EFFECTIVENESS OF CREDIT BASED INSURANCE SCORES

Seventy-three percent of U.S. Consumers Have Raised or Maintained their Credit Score During Downturn, I.I.I. Reports

Arlington,VA, April 30, 2009 — U.S. consumers are shedding debt and spending more responsibly during the current economic downturn, resulting in higher credit scores for many Americans, according to Dr. Robert Hartwig, president of the Insurance Information Institute (I.I.I.), who testified today before the National Association of Insurance Commissioners (NAIC).

In fact, 43 percent of U.S. consumers increased their credit score earlier this year, while only 27 percent saw a decrease, and 30 percent remained unchanged, San Francisco-based Credit Karma found, in a March 2009 report based on a sampling of tens of thousands of U.S. consumers, Dr. Hartwig said.

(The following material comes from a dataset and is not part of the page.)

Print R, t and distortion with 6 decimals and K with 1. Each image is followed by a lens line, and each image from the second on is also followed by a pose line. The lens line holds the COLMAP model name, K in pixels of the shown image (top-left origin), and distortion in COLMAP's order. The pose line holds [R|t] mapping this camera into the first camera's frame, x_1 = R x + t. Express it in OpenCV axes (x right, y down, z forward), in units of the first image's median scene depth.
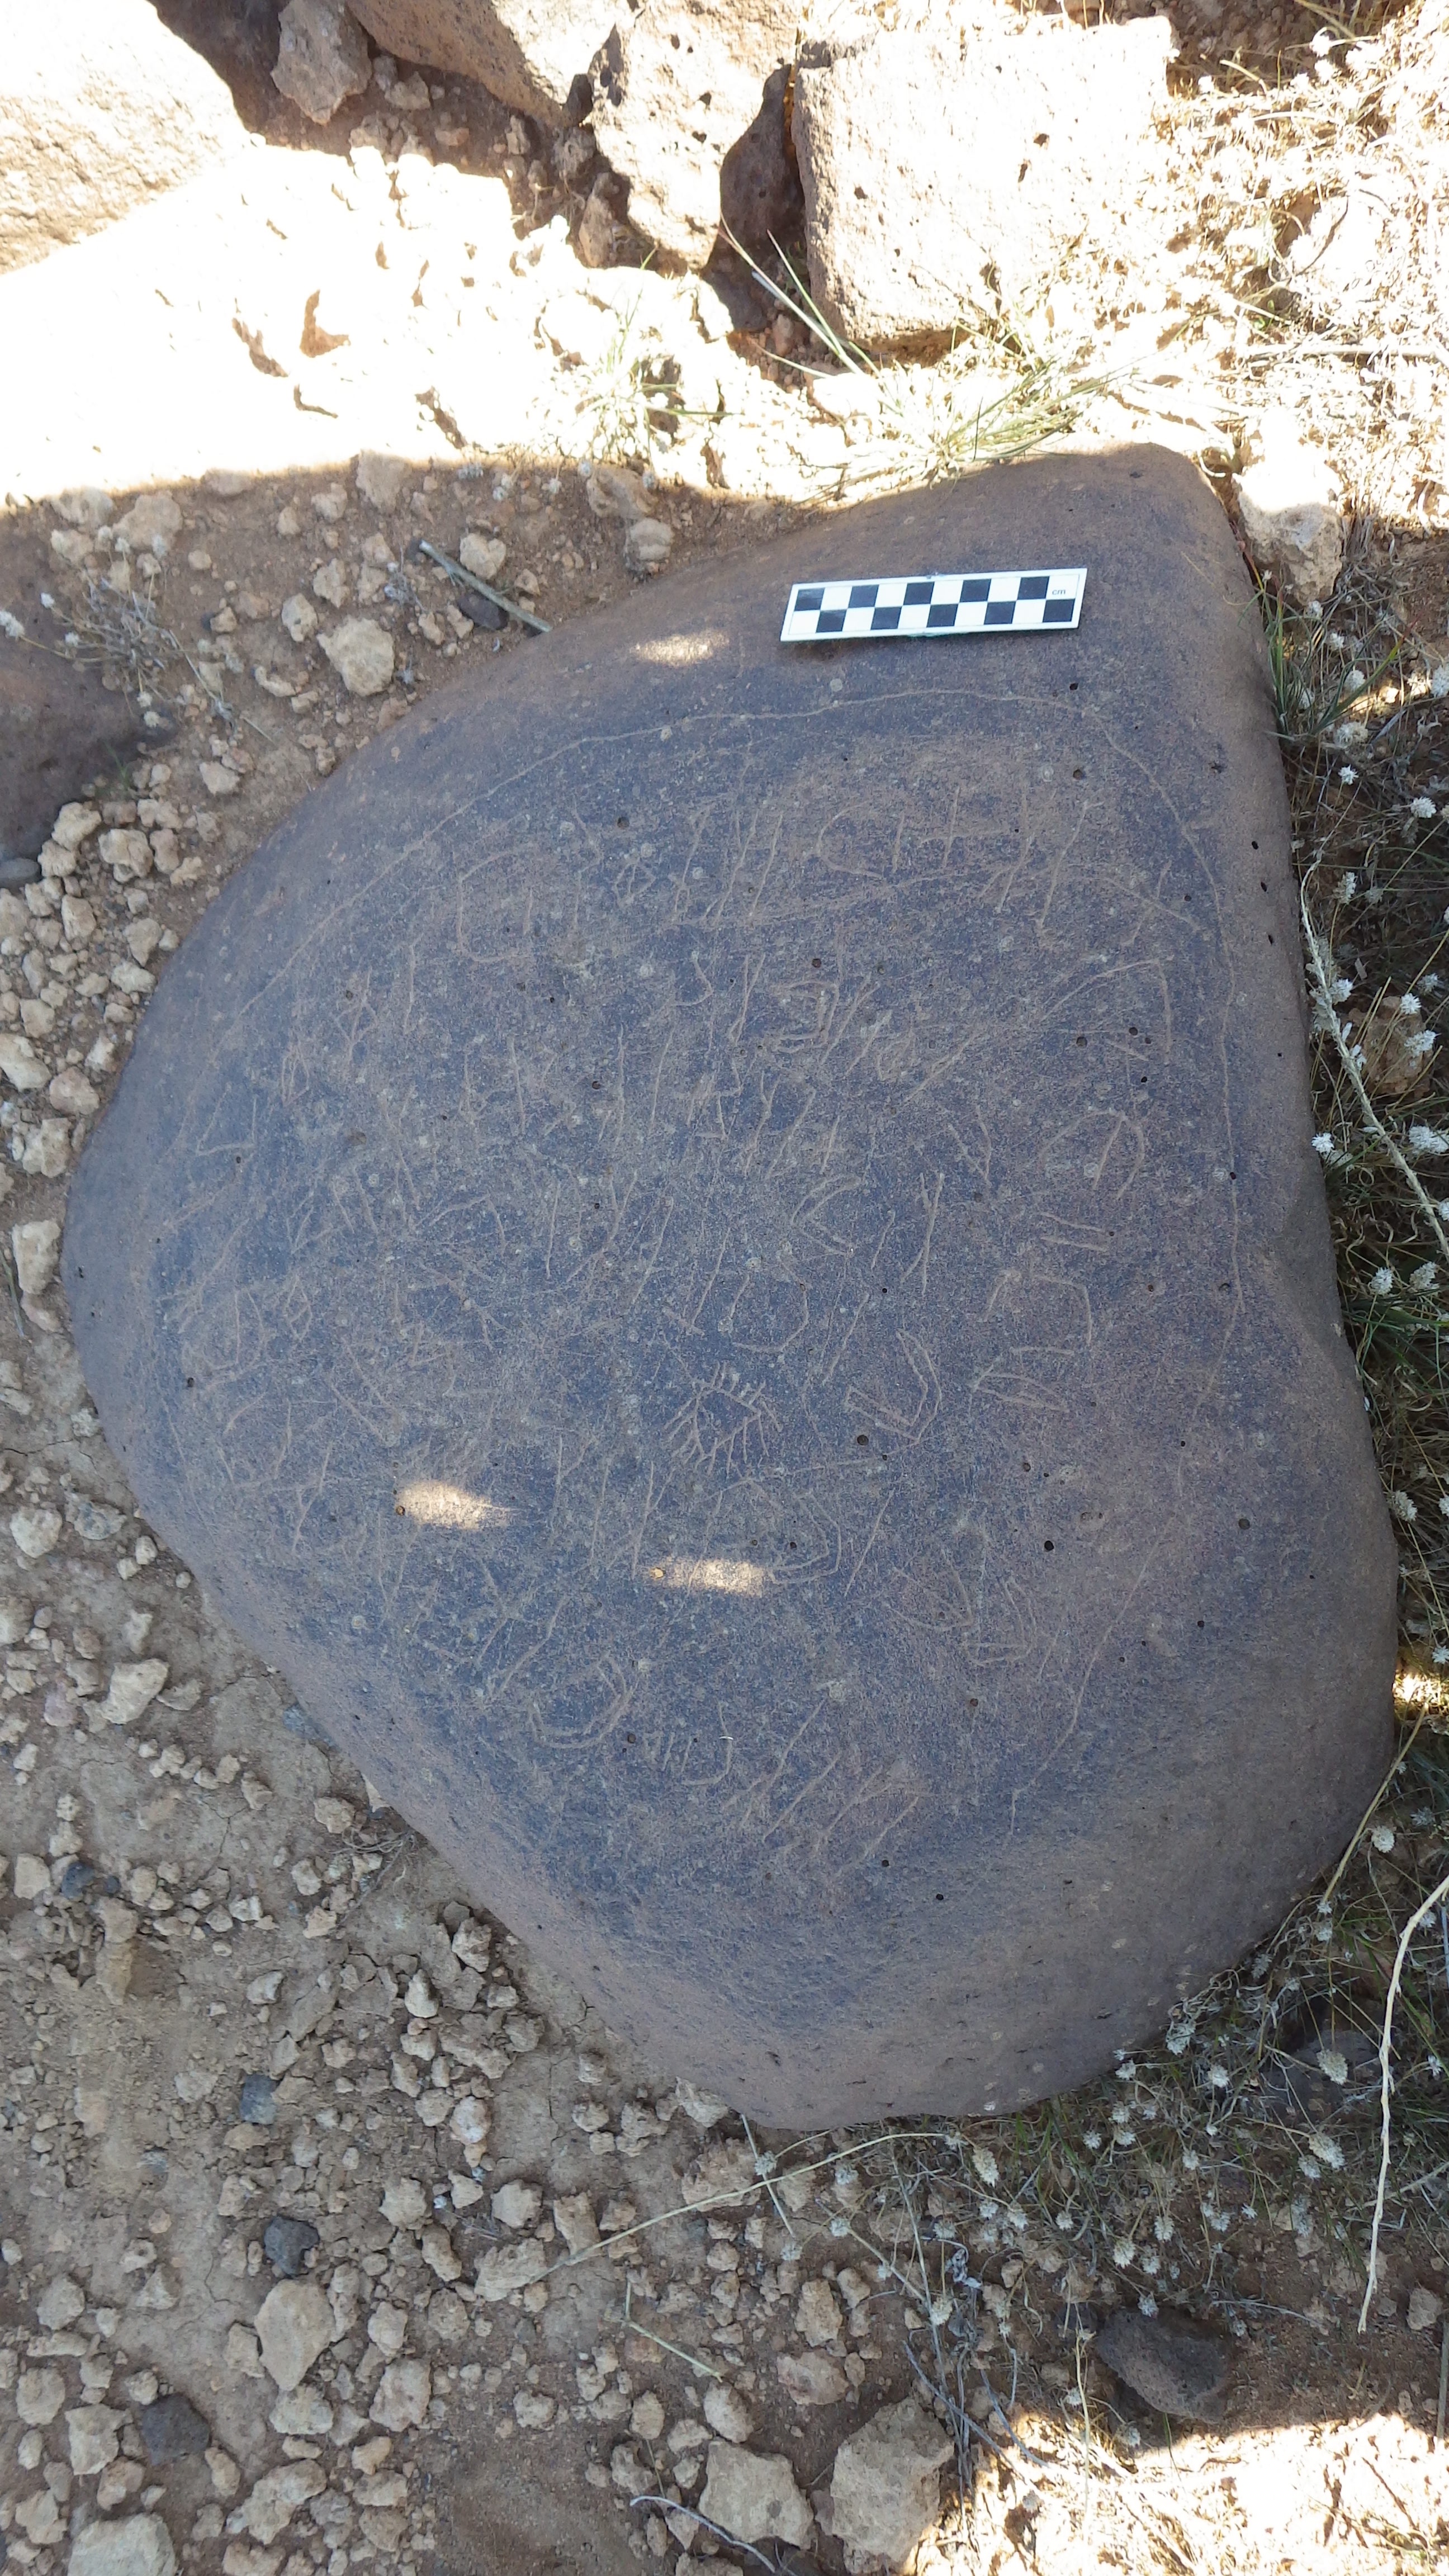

“Thus a silver lining of the current financial crisis is a change in the credit profile of the average American household whereby outstanding debt is reduced to more manageable levels.This should lead to an improvement in the health of the typical consumer’s (and family’s) balance sheet,” Dr. Hartwig stated.“It is a common misconception that during a recession virtually all consumers’ credit scores, and hence insurance scores, will fall.”

The I.I.I. president’s remarks came today as part of his formal testimony during the NAIC’s all-day public hearing on the impact of credit-based insurance scores on consumers. An insurance score is a numerical ranking based on an individual’s credit history.Actuarial studies show that how a person manages his or her financial affairs is a good predictor of the number and size of insurance claims they may file. Indeed, insurers have used this rating criterion for almost 20 years in order to differentiate effectively between lower and higher insurance risks.

“Insurance scoring is a proven, accurate, objective and consistent risk assessment tool used widely in the underwriting of auto and homeowners insurance.The data supporting its use are statistically irrefutable, and the benefits to consumers are significant,” Dr. Hartwig testified “Moreover, the use of credit information leads directly to a fairer and equitable premium charge for all policyholders because scoring allows premiums to be more closely matched to risk.”

“Importantly, insurance scores incorporate only those elements from credit reports that correlate with future loss,” Dr. Hartwig added.

The NAIC’s hearing comes at a time when numerous state legislatures are considering laws which would either restrict or ban outright an insurer’s use of credit-based insurance scores when rating potential auto and homeowners insurance policyholders, or determining the premium they should charge for these products.

“Prohibiting insurers from using credit-based insurance scores would instantaneously result in inherently unfair outcomes: higher rates for people with lower risk, and lower rates for those with a higher likelihood of submitting claims. In other words, bans or severe restrictions on insurer use of credit-based insurance scores would lead to massive subsidies for people who impose greater costs on the system,” Dr. Hartwig stated.

The I.I.I. president also noted that the property/casualty insurance industry’s risk management model had proven more resilient during the current economic downturn than that employed by U.S. banks, in part because of the ability of P/C insurers to measure the financial histories of the customers with whom they conducted business.

The I.I.I. is a nonprofit, communications organization supported by the insurance industry.